++++ Data extracts ++++
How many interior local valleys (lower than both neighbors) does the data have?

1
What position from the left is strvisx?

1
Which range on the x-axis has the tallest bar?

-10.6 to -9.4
++++
++++ Data extracts ++++
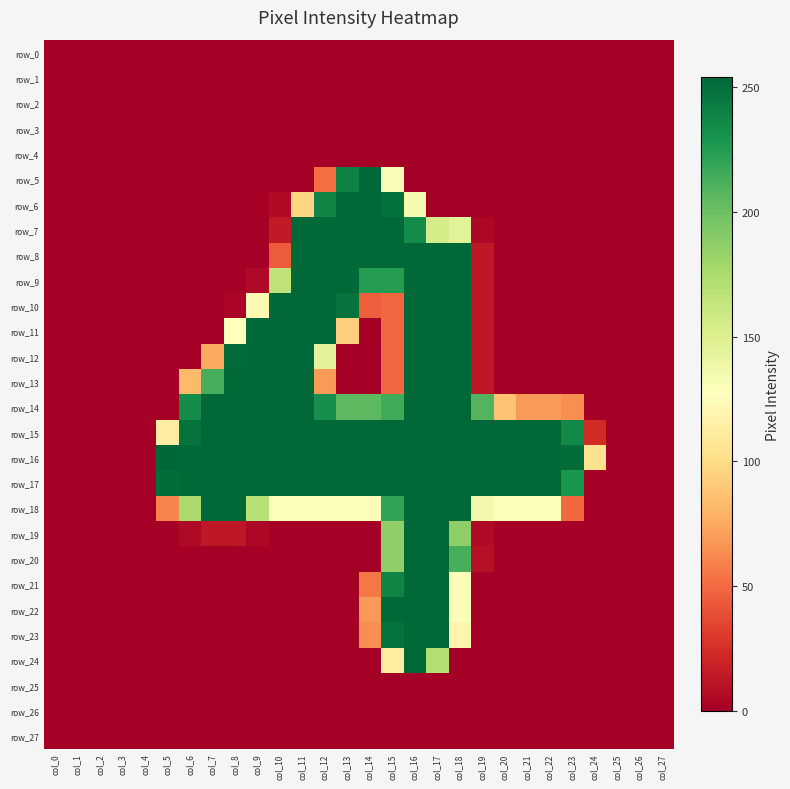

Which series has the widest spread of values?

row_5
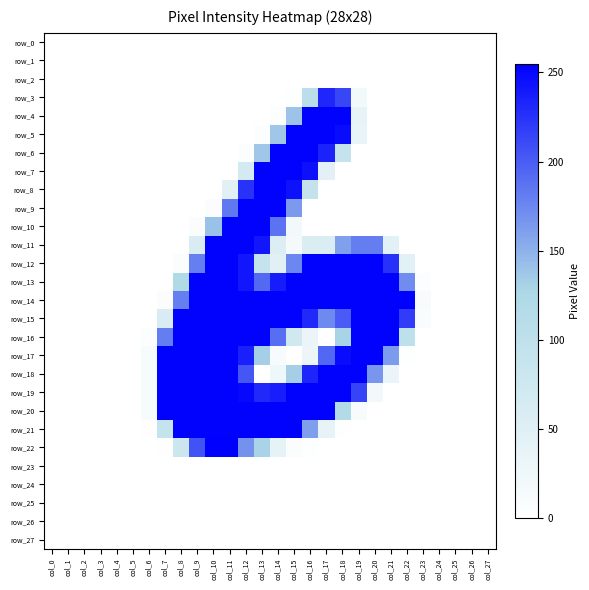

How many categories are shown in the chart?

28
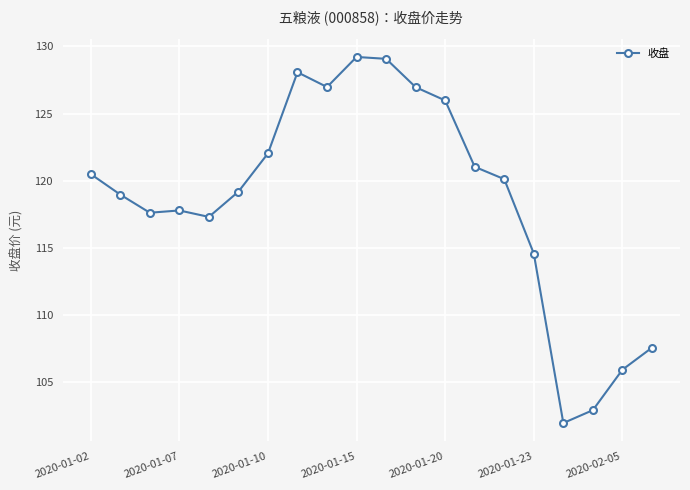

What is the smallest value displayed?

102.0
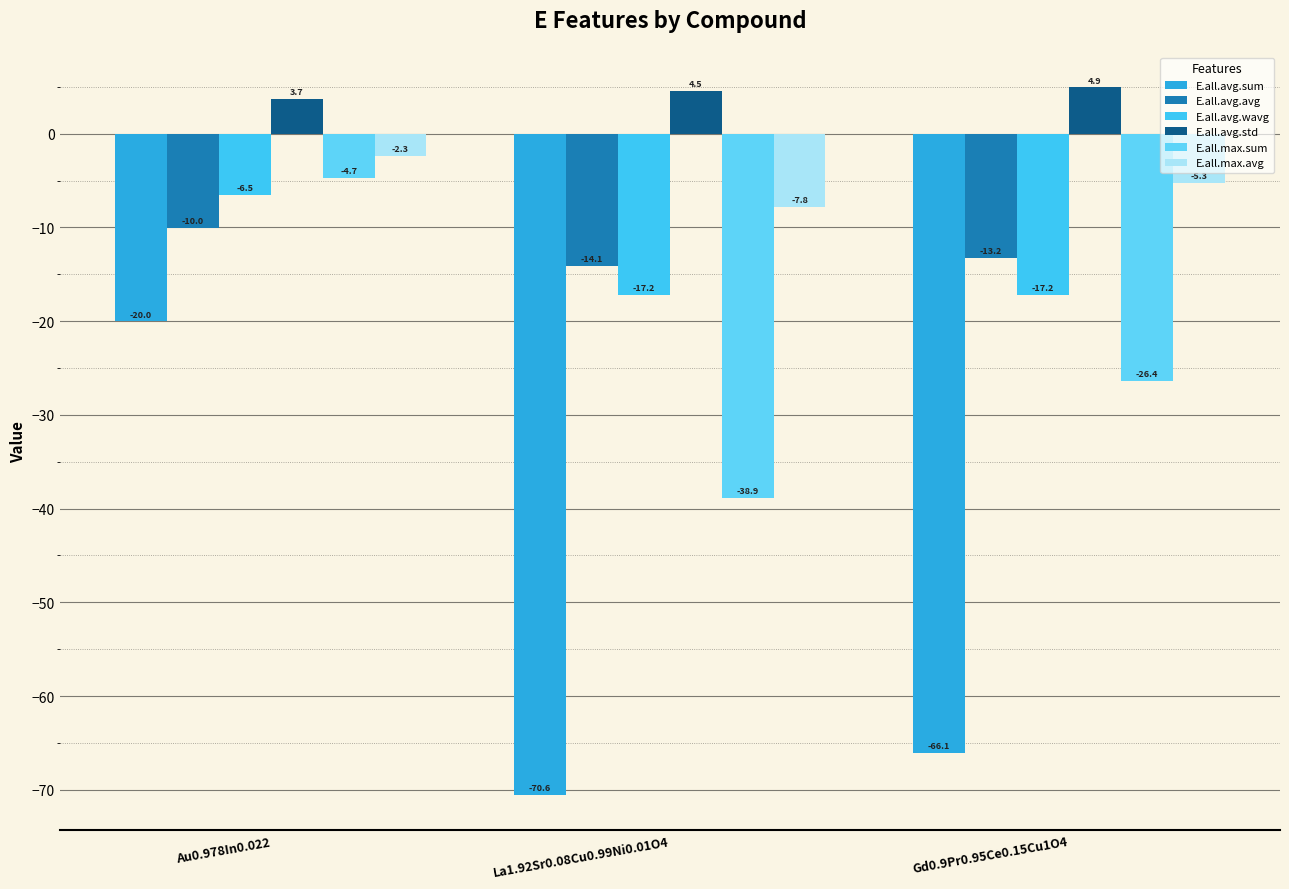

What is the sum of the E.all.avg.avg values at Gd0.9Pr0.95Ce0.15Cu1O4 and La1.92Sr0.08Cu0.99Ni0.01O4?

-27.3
++++
Brief
Rewrite the data between the lines holding "How many interior" and "Which range on", inclusive, replacing "tallest" with "highest" and leaving everything else unchanged.

Result
How many interior local valleys (lower than both neighbors) does the data have?

1
What position from the left is strvisx?

1
Which range on the x-axis has the highest bar?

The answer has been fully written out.